◆ Exercise instructions
How many lines in the records below contain the string "vier", counting only matches with the same uppercase and lowercase letters? Reply with the number alone.

◆ Records supplied
------------------------------------------------------------------------

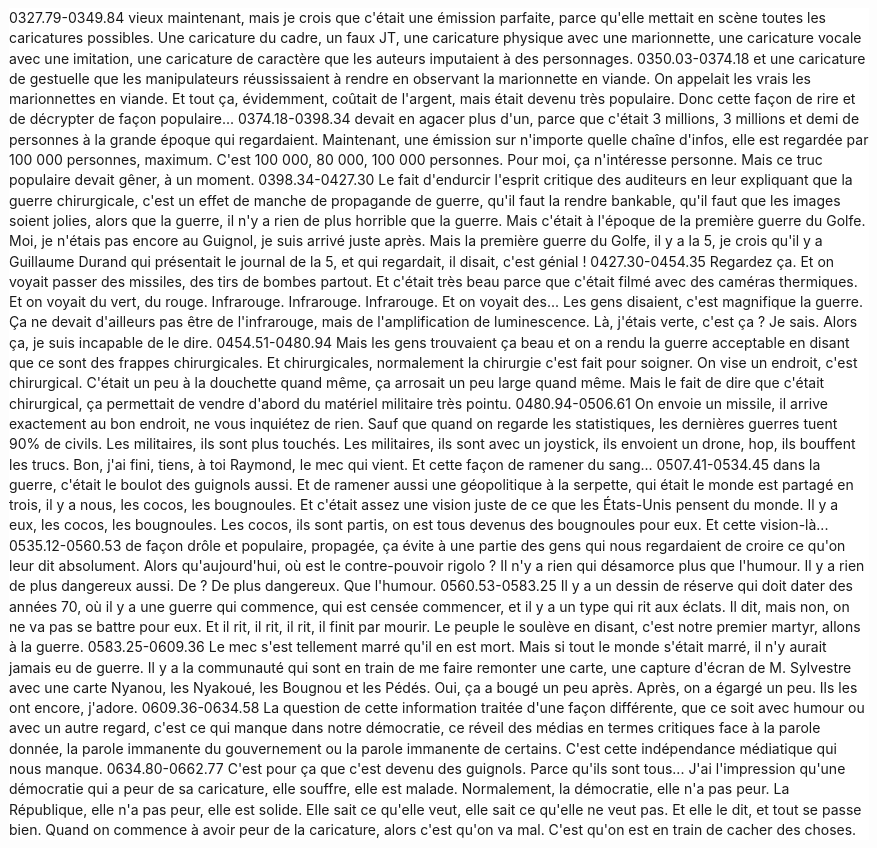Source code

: 0327.79-0349.84   vieux maintenant, mais je crois que c'était une émission parfaite, parce qu'elle mettait en scène toutes les caricatures possibles. Une caricature du cadre, un faux JT, une caricature physique avec une marionnette, une caricature vocale avec une imitation, une caricature de caractère que les auteurs imputaient à des personnages.
0350.03-0374.18   et une caricature de gestuelle que les manipulateurs réussissaient à rendre en observant la marionnette en viande. On appelait les vrais les marionnettes en viande. Et tout ça, évidemment, coûtait de l'argent, mais était devenu très populaire. Donc cette façon de rire et de décrypter de façon populaire...
0374.18-0398.34   devait en agacer plus d'un, parce que c'était 3 millions, 3 millions et demi de personnes à la grande époque qui regardaient. Maintenant, une émission sur n'importe quelle chaîne d'infos, elle est regardée par 100 000 personnes, maximum. C'est 100 000, 80 000, 100 000 personnes. Pour moi, ça n'intéresse personne. Mais ce truc populaire devait gêner, à un moment.
0398.34-0427.30   Le fait d'endurcir l'esprit critique des auditeurs en leur expliquant que la guerre chirurgicale, c'est un effet de manche de propagande de guerre, qu'il faut la rendre bankable, qu'il faut que les images soient jolies, alors que la guerre, il n'y a rien de plus horrible que la guerre. Mais c'était à l'époque de la première guerre du Golfe. Moi, je n'étais pas encore au Guignol, je suis arrivé juste après. Mais la première guerre du Golfe, il y a la 5, je crois qu'il y a Guillaume Durand qui présentait le journal de la 5, et qui regardait, il disait, c'est génial !
0427.30-0454.35   Regardez ça. Et on voyait passer des missiles, des tirs de bombes partout. Et c'était très beau parce que c'était filmé avec des caméras thermiques. Et on voyait du vert, du rouge. Infrarouge. Infrarouge. Infrarouge. Et on voyait des... Les gens disaient, c'est magnifique la guerre. Ça ne devait d'ailleurs pas être de l'infrarouge, mais de l'amplification de luminescence. Là, j'étais verte, c'est ça ? Je sais. Alors ça, je suis incapable de le dire.
0454.51-0480.94   Mais les gens trouvaient ça beau et on a rendu la guerre acceptable en disant que ce sont des frappes chirurgicales. Et chirurgicales, normalement la chirurgie c'est fait pour soigner. On vise un endroit, c'est chirurgical. C'était un peu à la douchette quand même, ça arrosait un peu large quand même. Mais le fait de dire que c'était chirurgical, ça permettait de vendre d'abord du matériel militaire très pointu.
0480.94-0506.61   On envoie un missile, il arrive exactement au bon endroit, ne vous inquiétez de rien. Sauf que quand on regarde les statistiques, les dernières guerres tuent 90% de civils. Les militaires, ils sont plus touchés. Les militaires, ils sont avec un joystick, ils envoient un drone, hop, ils bouffent les trucs. Bon, j'ai fini, tiens, à toi Raymond, le mec qui vient. Et cette façon de ramener du sang...
0507.41-0534.45   dans la guerre, c'était le boulot des guignols aussi. Et de ramener aussi une géopolitique à la serpette, qui était le monde est partagé en trois, il y a nous, les cocos, les bougnoules. Et c'était assez une vision juste de ce que les États-Unis pensent du monde. Il y a eux, les cocos, les bougnoules. Les cocos, ils sont partis, on est tous devenus des bougnoules pour eux. Et cette vision-là...
0535.12-0560.53   de façon drôle et populaire, propagée, ça évite à une partie des gens qui nous regardaient de croire ce qu'on leur dit absolument. Alors qu'aujourd'hui, où est le contre-pouvoir rigolo ? Il n'y a rien qui désamorce plus que l'humour. Il y a rien de plus dangereux aussi. De ? De plus dangereux. Que l'humour.
0560.53-0583.25   Il y a un dessin de réserve qui doit dater des années 70, où il y a une guerre qui commence, qui est censée commencer, et il y a un type qui rit aux éclats. Il dit, mais non, on ne va pas se battre pour eux. Et il rit, il rit, il rit, il finit par mourir. Le peuple le soulève en disant, c'est notre premier martyr, allons à la guerre.
0583.25-0609.36   Le mec s'est tellement marré qu'il en est mort. Mais si tout le monde s'était marré, il n'y aurait jamais eu de guerre. Il y a la communauté qui sont en train de me faire remonter une carte, une capture d'écran de M. Sylvestre avec une carte Nyanou, les Nyakoué, les Bougnou et les Pédés. Oui, ça a bougé un peu après. Après, on a égargé un peu. Ils les ont encore, j'adore.
0609.36-0634.58   La question de cette information traitée d'une façon différente, que ce soit avec humour ou avec un autre regard, c'est ce qui manque dans notre démocratie, ce réveil des médias en termes critiques face à la parole donnée, la parole immanente du gouvernement ou la parole immanente de certains. C'est cette indépendance médiatique qui nous manque.
0634.80-0662.77   C'est pour ça que c'est devenu des guignols. Parce qu'ils sont tous... J'ai l'impression qu'une démocratie qui a peur de sa caricature, elle souffre, elle est malade. Normalement, la démocratie, elle n'a pas peur. La République, elle n'a pas peur, elle est solide. Elle sait ce qu'elle veut, elle sait ce qu'elle ne veut pas. Et elle le dit, et tout se passe bien. Quand on commence à avoir peur de la caricature, alors c'est qu'on va mal. C'est qu'on est en train de cacher des choses.
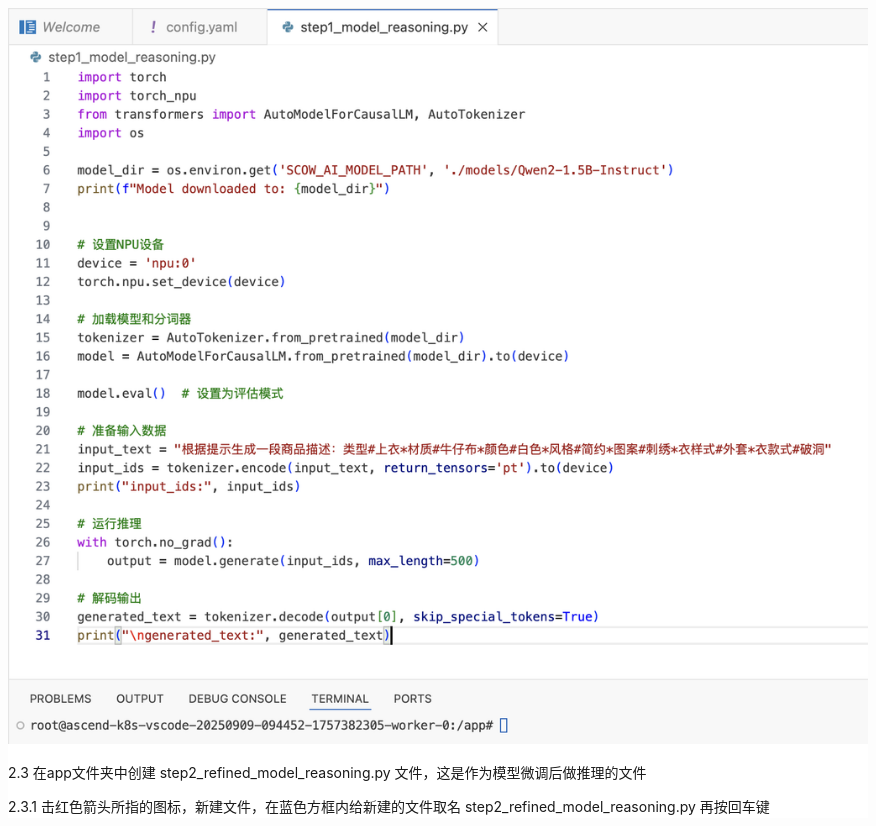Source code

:![alt text](../tutorial_scow_for_ai.assets/2.2.4-HW-check-step1-py.png)

2.3 在app文件夹中创建 step2_refined_model_reasoning.py 文件，这是作为模型微调后做推理的文件

2.3.1 击红色箭头所指的图标，新建文件，在蓝色方框内给新建的文件取名 step2_refined_model_reasoning.py 再按回车键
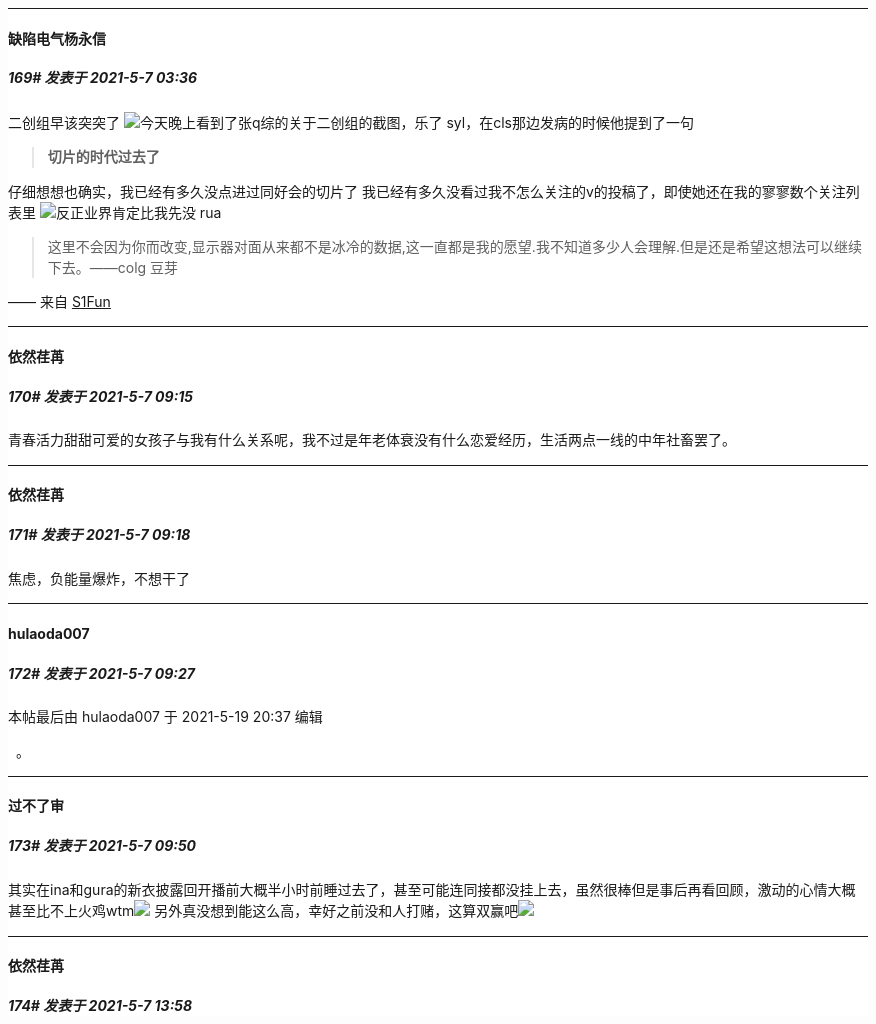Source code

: 
*****

####  缺陷电气杨永信  
##### 169#       发表于 2021-5-7 03:36


二创组早该突突了
<img src="https://static.saraba1st.com/image/smiley/face2017/044.png" referrerpolicy="no-referrer">今天晚上看到了张q综的关于二创组的截图，乐了
syl，在cls那边发病的时候他提到了一句<blockquote><strong>切片的时代过去了</strong></blockquote>仔细想想也确实，我已经有多久没点进过同好会的切片了 
我已经有多久没看过我不怎么关注的v的投稿了，即使她还在我的寥寥数个关注列表里
<img src="https://static.saraba1st.com/image/smiley/face2017/051.png" referrerpolicy="no-referrer">反正业界肯定比我先没 rua<blockquote> 这里不会因为你而改变,显示器对面从来都不是冰冷的数据,这一直都是我的愿望.我不知道多少人会理解.但是还是希望这想法可以继续下去。——colg 豆芽</blockquote>
—— 来自 [S1Fun](https://s1fun.koalcat.com)


*****

####  依然荏苒  
##### 170#       发表于 2021-5-7 09:15


青春活力甜甜可爱的女孩子与我有什么关系呢，我不过是年老体衰没有什么恋爱经历，生活两点一线的中年社畜罢了。


*****

####  依然荏苒  
##### 171#       发表于 2021-5-7 09:18


焦虑，负能量爆炸，不想干了


*****

####  hulaoda007  
##### 172#       发表于 2021-5-7 09:27


 本帖最后由 hulaoda007 于 2021-5-19 20:37 编辑 

  。


*****

####  过不了审  
##### 173#       发表于 2021-5-7 09:50


其实在ina和gura的新衣披露回开播前大概半小时前睡过去了，甚至可能连同接都没挂上去，虽然很棒但是事后再看回顾，激动的心情大概甚至比不上火鸡wtm<img src="https://static.saraba1st.com/image/smiley/face2017/100.png" referrerpolicy="no-referrer">
另外真没想到能这么高，幸好之前没和人打赌，这算双赢吧<img src="https://static.saraba1st.com/image/smiley/face2017/067.png" referrerpolicy="no-referrer">


*****

####  依然荏苒  
##### 174#       发表于 2021-5-7 13:58
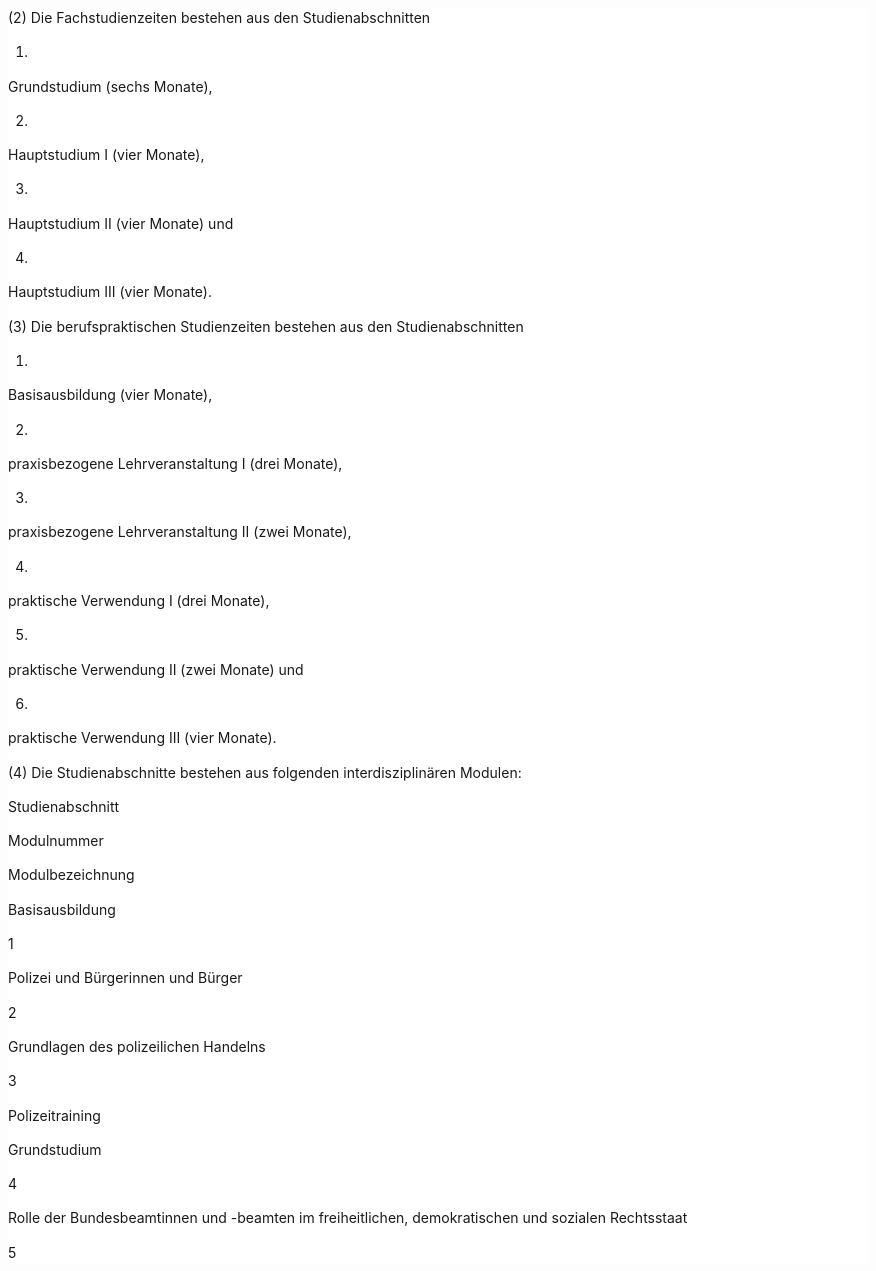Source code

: (2) Die Fachstudienzeiten bestehen aus den Studienabschnitten

1.  
Grundstudium (sechs Monate),

2.  
Hauptstudium I (vier Monate),

3.  
Hauptstudium II (vier Monate) und

4.  
Hauptstudium III (vier Monate).

(3) Die berufspraktischen Studienzeiten bestehen aus den Studienabschnitten

1.  
Basisausbildung (vier Monate),

2.  
praxisbezogene Lehrveranstaltung I (drei Monate),

3.  
praxisbezogene Lehrveranstaltung II (zwei Monate),

4.  
praktische Verwendung I (drei Monate),

5.  
praktische Verwendung II (zwei Monate) und

6.  
praktische Verwendung III (vier Monate).

(4) Die Studienabschnitte bestehen aus folgenden interdisziplinären Modulen:

Studienabschnitt

Modulnummer

Modulbezeichnung

Basisausbildung

1

Polizei und Bürgerinnen und Bürger

2

Grundlagen des polizeilichen Handelns

3

Polizeitraining

Grundstudium

4

Rolle der Bundesbeamtinnen und -beamten im freiheitlichen, demokratischen und sozialen Rechtsstaat

5
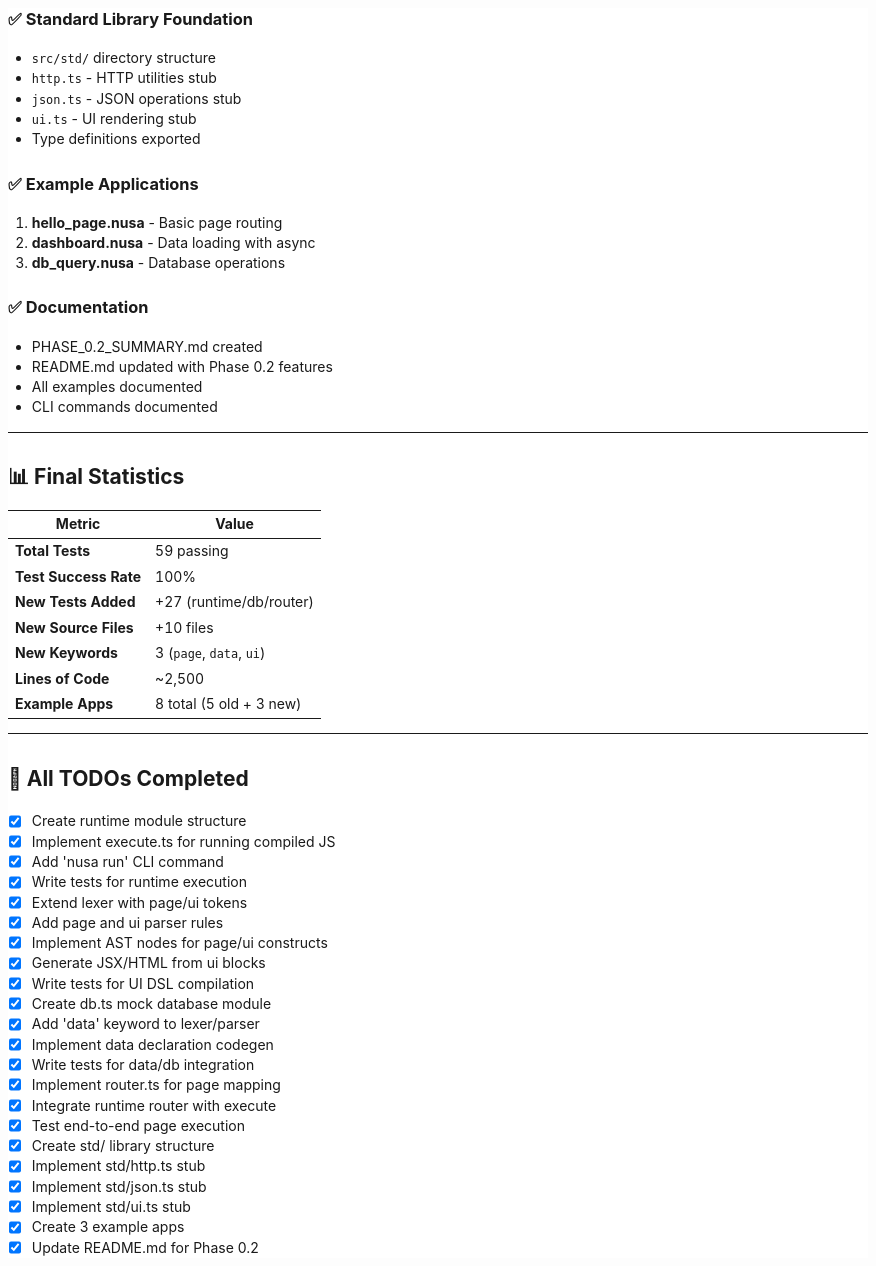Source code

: ### ✅ Standard Library Foundation
- `src/std/` directory structure
- `http.ts` - HTTP utilities stub
- `json.ts` - JSON operations stub
- `ui.ts` - UI rendering stub
- Type definitions exported

### ✅ Example Applications
1. **hello_page.nusa** - Basic page routing
2. **dashboard.nusa** - Data loading with async
3. **db_query.nusa** - Database operations

### ✅ Documentation
- PHASE_0.2_SUMMARY.md created
- README.md updated with Phase 0.2 features
- All examples documented
- CLI commands documented

---

## 📊 Final Statistics

| Metric | Value |
|--------|-------|
| **Total Tests** | 59 passing |
| **Test Success Rate** | 100% |
| **New Tests Added** | +27 (runtime/db/router) |
| **New Source Files** | +10 files |
| **New Keywords** | 3 (`page`, `data`, `ui`) |
| **Lines of Code** | ~2,500 |
| **Example Apps** | 8 total (5 old + 3 new) |

---

## 🎯 All TODOs Completed

- [x] Create runtime module structure
- [x] Implement execute.ts for running compiled JS
- [x] Add 'nusa run' CLI command
- [x] Write tests for runtime execution
- [x] Extend lexer with page/ui tokens
- [x] Add page and ui parser rules
- [x] Implement AST nodes for page/ui constructs
- [x] Generate JSX/HTML from ui blocks
- [x] Write tests for UI DSL compilation
- [x] Create db.ts mock database module
- [x] Add 'data' keyword to lexer/parser
- [x] Implement data declaration codegen
- [x] Write tests for data/db integration
- [x] Implement router.ts for page mapping
- [x] Integrate runtime router with execute
- [x] Test end-to-end page execution
- [x] Create std/ library structure
- [x] Implement std/http.ts stub
- [x] Implement std/json.ts stub
- [x] Implement std/ui.ts stub
- [x] Create 3 example apps
- [x] Update README.md for Phase 0.2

------------------------------------------------------------------------

◆ Answer space
5